Déclarer irrecevable aujourd'hui un Credo classique ne suffit pas, sauf à rester au stade d'un rejet stérile. Ce constat d'irrecevabilité appelle une recherche exigeante. Ceux d'entre nous qui s'y emploient, avec le souci de construire dans la fidélité, trouvent dans cette recherche elle-même réconfort et nourriture spirituelle. Mais est-il nécessaire d'acquérir une compétence étendue en sciences religieuses pour accueillir des questions de fond qui s'imposent parfois au simple bon sens ? De telles interrogations seraient-elles réservées à des spécialistes, ou plus généralement à des privilégiés de la culture ? Quels doctes reproches n'a-t-on pas faits à un chercheur sincère comme Albert Jacquard pour avoir osé parler de Dieu sans compétence suffisante en théologie ! ...
Mais il est d'autres chantiers sur lesquels beaucoup de nos amis sont engagés, en particulier dans les luttes sociales, aux côtés d'autres militants, dans un compagnonnage fraternel qui n'appelle pas de référence explicite à l'Évangile. II reste que, dans l'action militante comme dans la recherche spirituelle, nous avons appris de Légaut l'importance capitale à donner au silence, au recueillement, à l'effort de rigueur intellectuelle, qui permettent de penser juste et d'être vrai....

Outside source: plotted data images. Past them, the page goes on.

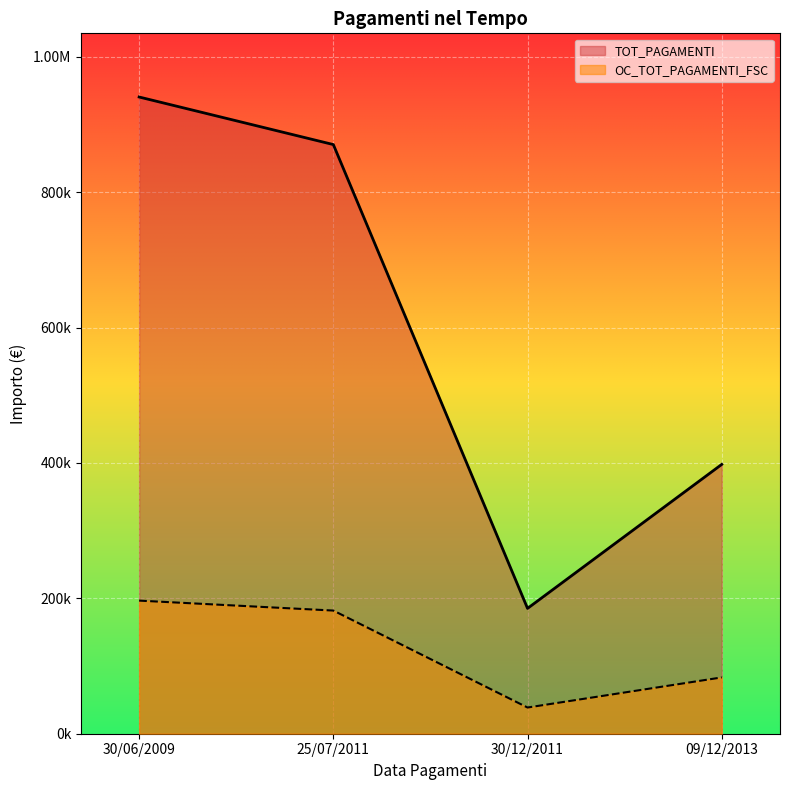

At how many categories does at least one series exceed 168679?

4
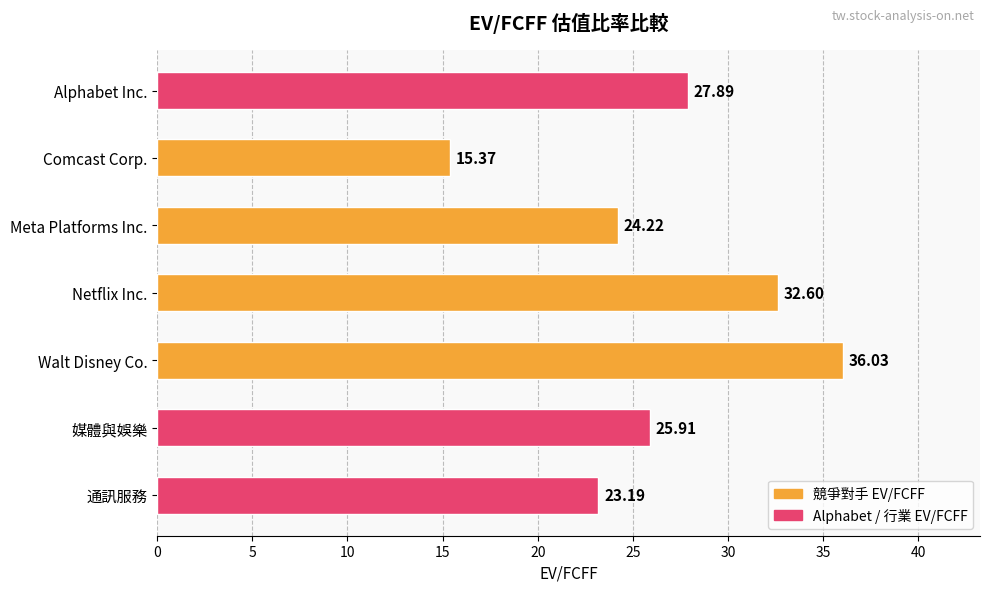

What is the average value?

26.5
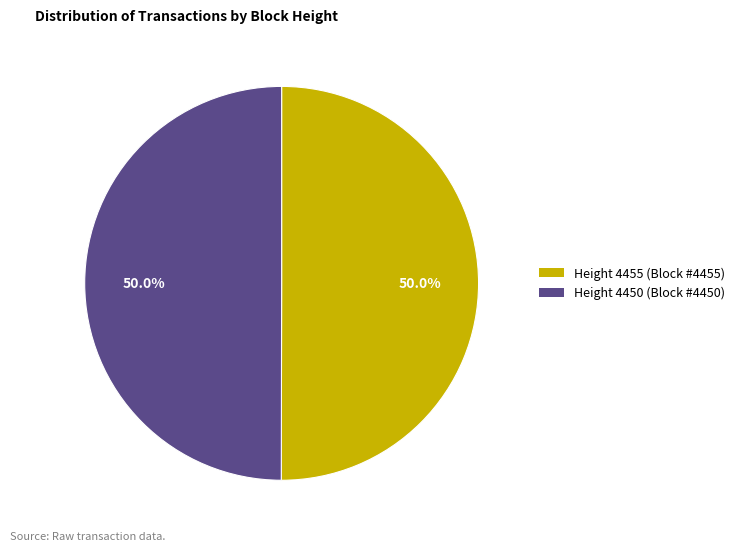

How many slices are in this pie chart?

2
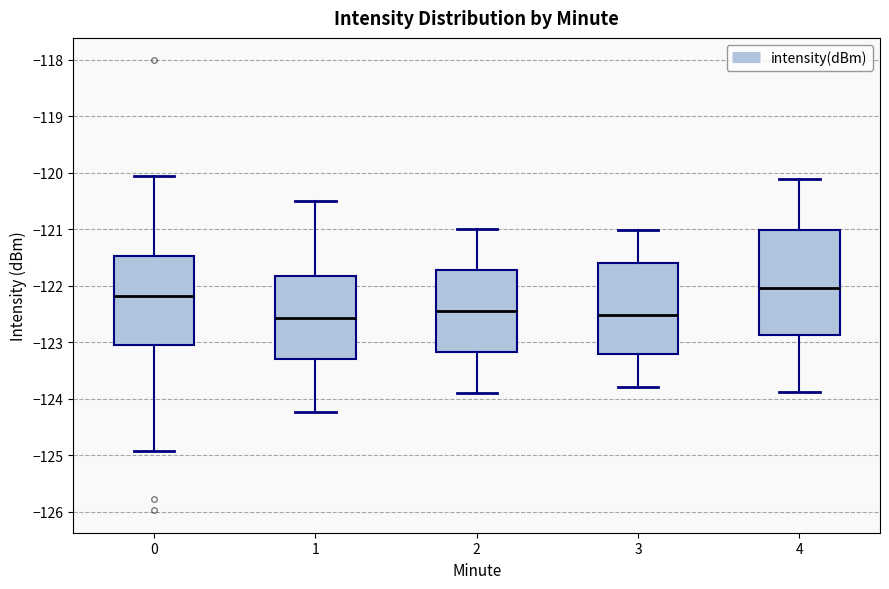

Where is the upper edge of the box at x = 2 on the y-axis? The values are not printed on the chart, so give them approximately, as read against the axis.

-121.7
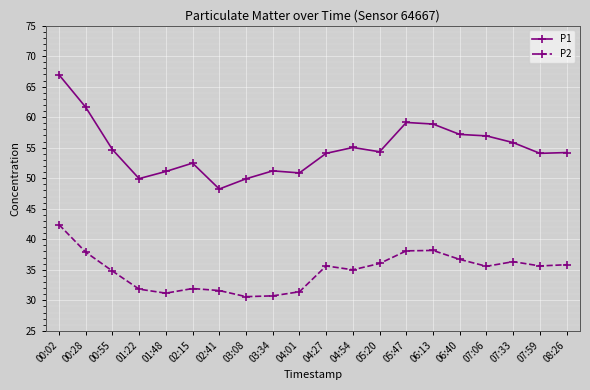

True or false: P1 and P2 intersect in this chart.

False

Si. dans l'Association culturelle Marcel Légaut, "être vrai" peut aller pour quelques-uns jusqu'à renoncer personnellement au titre de chrétien, c'est un pas qu'en grande majorité nous refusons de franchir ; car oser s'avouer chrétien - ouvertement ou en son for intérieur - cela ne signifie pas nécessairement qu'on prenne littéralement à son compte une définition du Christ formulée en termes théologiques abstraits, dans l'enseignement autoritaire de telle ou telle Église chrétienne. C'est d'abord reconnaître Jésus comme ferment essentiel de sa vie personnelle.
Et puis, garder ce beau titre de chrétien, tout anobli par la patine des siècles et par le prix qu'ont payé tant de fidèles pour le porter, c'est aussi s'affirmer solidaire d'une multitude de croyants qui ont en commun de témoigner simplement d'une qualité d'humanité dont Jésus a suprêmement manifesté l'espérance sur la terre
Guy Lecomte, Président de l'ACML.
Ce texte reprend en partie celui contenu dans le n°21 de la revue du Parvis.